You are browsing the docs for Nexus v1.6.x, the latest release is available here
Graph analytics
Graph analytics are a functionality introduced by the graph-analytics
plugin and rooted in the /v1/graph-analytics/{org_label}/{project_label}
collection. They provide ways to get insights about the data and their relationships in terms of types (@type field).
When reading graph analytics, the caller must have resources/read
permissions on the current path of the project or the ancestor paths.
Please visit Authentication & authorization section to learn more about it.
The described endpoints are experimental and the responses structure might change in the future.
Fetch relationships
Obtains all the @type relationships and their counts - defined by nodes and edges - existing on a project.
The edges are the properties linking different nodes, and the nodes are the resources containing a certain @type.
GET /v1/graph-analytics/{org_label}/{project_label}/relationships
Example
- Request
-
source
curl "http://localhost:8080/v1/graph-analytics/myorg/myproj/relationships"
- Response
-
source
{ "@context": "https://bluebrain.github.io/nexus/contexts/relationships.json", "_edges": [ { "_count": 2, "_path": [ { "@id": "http://schema.org/brother", "_name": "brother" } ], "_source": "http://schema.org/Person", "_target": "http://schema.org/Person" } ], "_nodes": [ { "@id": "http://schema.org/Person", "_count": 3, "_name": "Person" }, { "@id": "https://bluebrain.github.io/nexus/vocabulary/View", "_count": 2, "_name": "View" }, { "@id": "https://bluebrain.github.io/nexus/vocabulary/DiskStorage", "_count": 1, "_name": "DiskStorage" }, { "@id": "https://bluebrain.github.io/nexus/vocabulary/ElasticSearchView", "_count": 1, "_name": "ElasticSearchView" }, { "@id": "https://bluebrain.github.io/nexus/vocabulary/InProject", "_count": 1, "_name": "InProject" }, { "@id": "https://bluebrain.github.io/nexus/vocabulary/Project", "_count": 1, "_name": "Project" }, { "@id": "https://bluebrain.github.io/nexus/vocabulary/Resolver", "_count": 1, "_name": "Resolver" }, { "@id": "https://bluebrain.github.io/nexus/vocabulary/SparqlView", "_count": 1, "_name": "SparqlView" }, { "@id": "https://bluebrain.github.io/nexus/vocabulary/Storage", "_count": 1, "_name": "Storage" } ] }
Fetch properties
Obtains all the @type properties and their counts.
The different between properties and relationships is that properties are enclosed inside the same resource, while relationships are statements between different resources.
GET /v1/graph-analytics/{org_label}/{project_label}/properties/{type}
…where {type}
is an IRI defining for which @type we want to retrieve the properties.
Example
- Request
-
source
curl "http://localhost:8080/v1/graph-analytics/myorg/myproj/properties/schema:Person"
- Response
-
source
{ "@context": "https://bluebrain.github.io/nexus/contexts/properties.json", "@id": "http://schema.org/Person", "_count": 3, "_name": "Person", "_properties": [ { "@id": "http://schema.org/givenName", "_count": 3, "_name": "givenName" }, { "@id": "http://schema.org/brother", "_count": 3, "_name": "brother" }, { "@id": "http://schema.org/address", "_count": 3, "_name": "address", "_properties": [ { "@id": "http://schema.org/zipcode", "_count": 3, "_name": "zipcode" }, { "@id": "http://schema.org/street", "_count": 3, "_name": "street" } ] } ] }
Fetch progress
GET /v1/graph-analytics/{org_label}/{project_label}/progress
It returns:
- the dateTime of the latest consumed event (
lastProcessedEventDateTime
). - the number of consumed events (
eventsCount
). - the number of consumed resources (
resourcesCount
).
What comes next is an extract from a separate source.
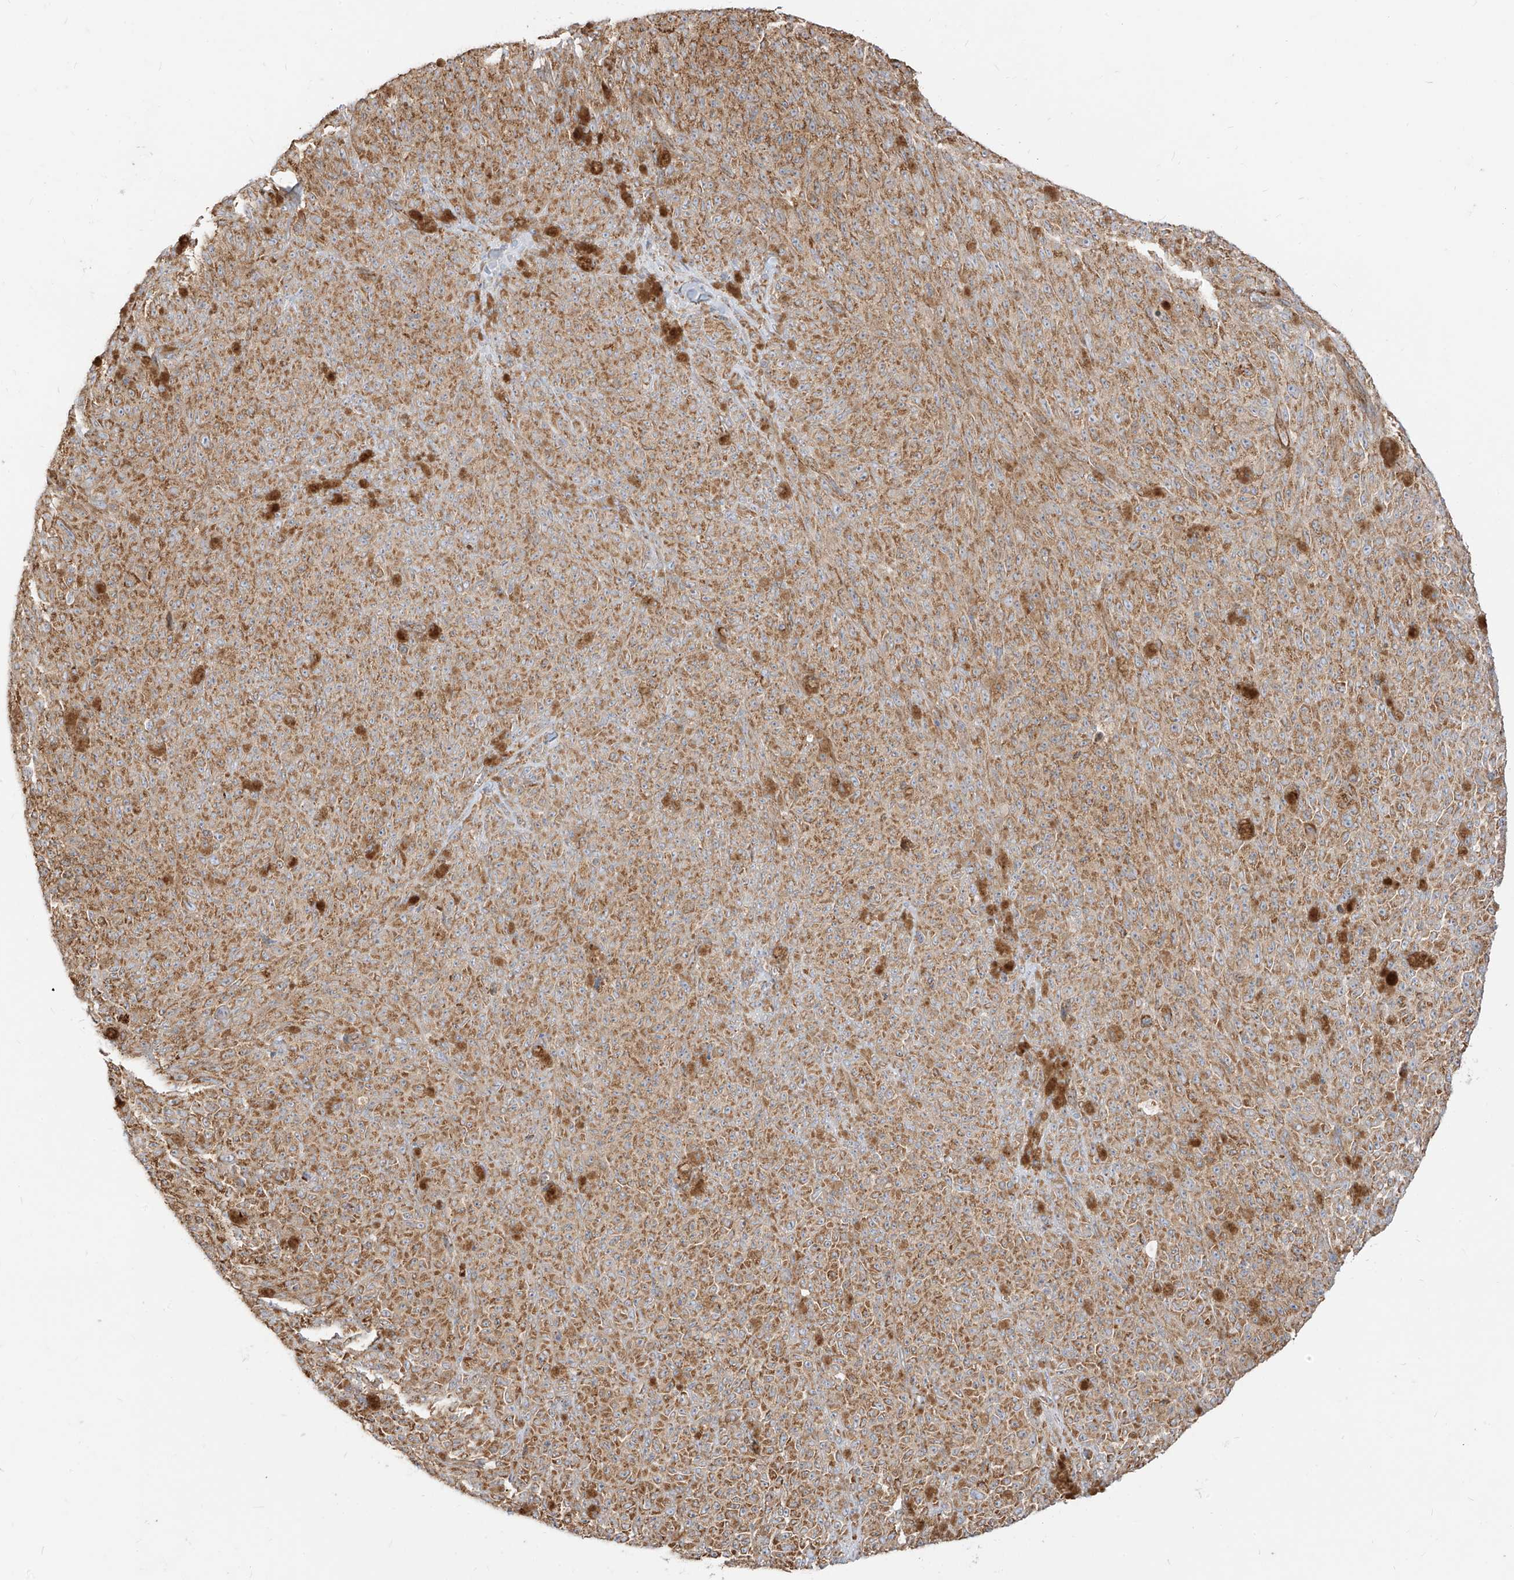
{"staining": {"intensity": "moderate", "quantity": ">75%", "location": "cytoplasmic/membranous"}, "tissue": "melanoma", "cell_type": "Tumor cells", "image_type": "cancer", "snomed": [{"axis": "morphology", "description": "Malignant melanoma, NOS"}, {"axis": "topography", "description": "Skin"}], "caption": "Tumor cells show medium levels of moderate cytoplasmic/membranous staining in approximately >75% of cells in melanoma.", "gene": "PLCL1", "patient": {"sex": "female", "age": 82}}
A resource might be made of multiple events (create, update, deprecate), so this number will always be smaller or equal toeventsCount
.
Example
- Request
-
source
curl "http://localhost:8080/v1/graph-analytics/myorg/myproj/progress"
- Response
-
source
{ "@context": "https://bluebrain.github.io/nexus/contexts/statistics.json", "delayInSeconds": 0, "discardedEvents": 0, "evaluatedEvents": 8, "failedEvents": 0, "lastEventDateTime": "2021-09-21T06:44:24.530Z", "lastProcessedEventDateTime": "2021-09-21T06:44:24.530Z", "processedEvents": 8, "remainingEvents": 0, "totalEvents": 8 }
Internals
In order to implement the described endpoints we needed a way to transform our data so that it would answer the desired questions in a performant manner.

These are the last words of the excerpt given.